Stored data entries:
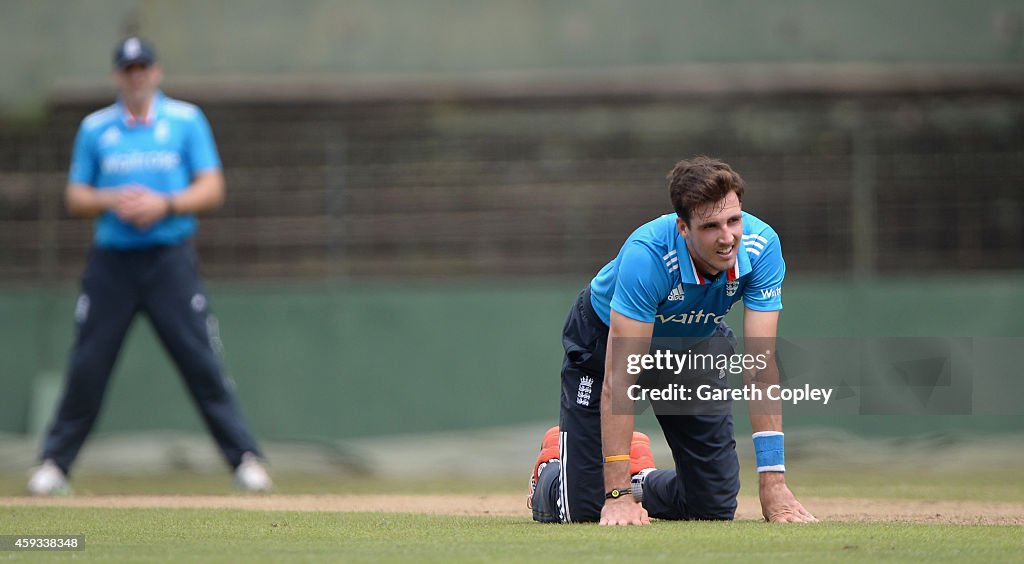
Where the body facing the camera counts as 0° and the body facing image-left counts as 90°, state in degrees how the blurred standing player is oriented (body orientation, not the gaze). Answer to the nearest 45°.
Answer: approximately 0°
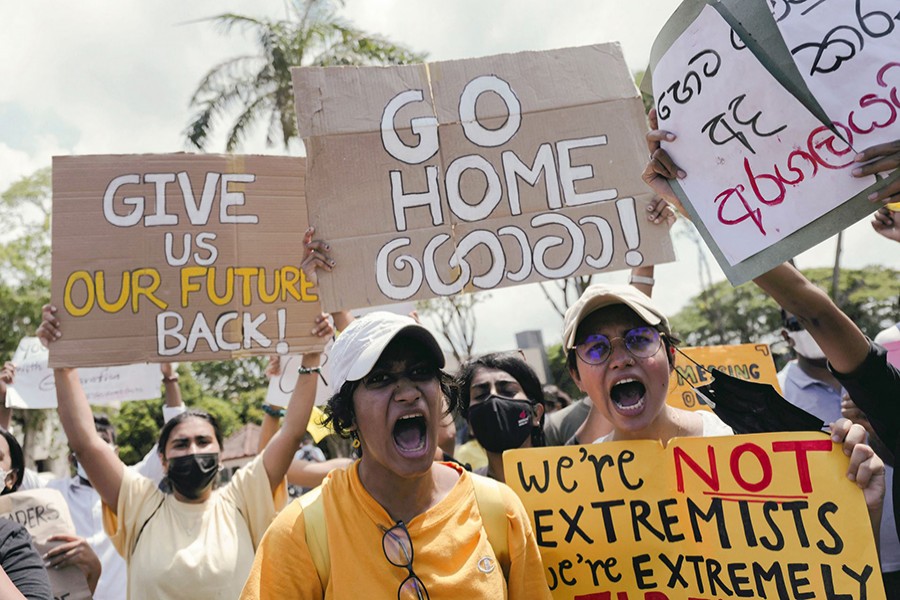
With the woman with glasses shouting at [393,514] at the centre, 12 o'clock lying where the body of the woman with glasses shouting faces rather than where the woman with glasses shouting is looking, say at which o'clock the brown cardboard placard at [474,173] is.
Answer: The brown cardboard placard is roughly at 7 o'clock from the woman with glasses shouting.

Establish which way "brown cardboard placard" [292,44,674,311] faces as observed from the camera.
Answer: facing the viewer

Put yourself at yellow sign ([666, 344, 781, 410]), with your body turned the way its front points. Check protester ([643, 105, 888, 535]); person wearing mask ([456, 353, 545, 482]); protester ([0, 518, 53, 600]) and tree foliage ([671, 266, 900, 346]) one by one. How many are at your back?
1

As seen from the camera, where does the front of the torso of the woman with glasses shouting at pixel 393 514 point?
toward the camera

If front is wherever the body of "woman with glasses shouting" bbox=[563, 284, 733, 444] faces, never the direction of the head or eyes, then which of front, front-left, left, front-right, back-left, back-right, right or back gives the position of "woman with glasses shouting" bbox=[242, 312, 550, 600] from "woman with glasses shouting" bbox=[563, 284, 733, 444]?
front-right

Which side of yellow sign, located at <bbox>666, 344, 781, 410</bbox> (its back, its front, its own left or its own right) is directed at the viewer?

Assigned task: Rewrite the rows from the line that contains "With the woman" through the line that contains "toward the camera" as a JSON list of strings, one string per line, with blank lines left out.

Worked solution:
[
  "With the woman with glasses shouting at [393,514] at the centre, 12 o'clock lying where the body of the woman with glasses shouting faces rather than where the woman with glasses shouting is looking, say at which o'clock the brown cardboard placard at [474,173] is.",
  "Answer: The brown cardboard placard is roughly at 7 o'clock from the woman with glasses shouting.",
  "Establish which way \"brown cardboard placard\" [292,44,674,311] faces as observed from the camera.",
  "Answer: facing the viewer",
  "Put yourself at yellow sign ([666, 344, 781, 410]), with your body turned the way its front points. Check protester ([643, 105, 888, 535]); person wearing mask ([456, 353, 545, 482]); protester ([0, 518, 53, 600]) and tree foliage ([671, 266, 900, 346]) one by one. How many are at your back?",
  "1",
  "As seen from the camera, where does the front of the torso of the woman with glasses shouting at pixel 393 514 point?",
  "toward the camera"
]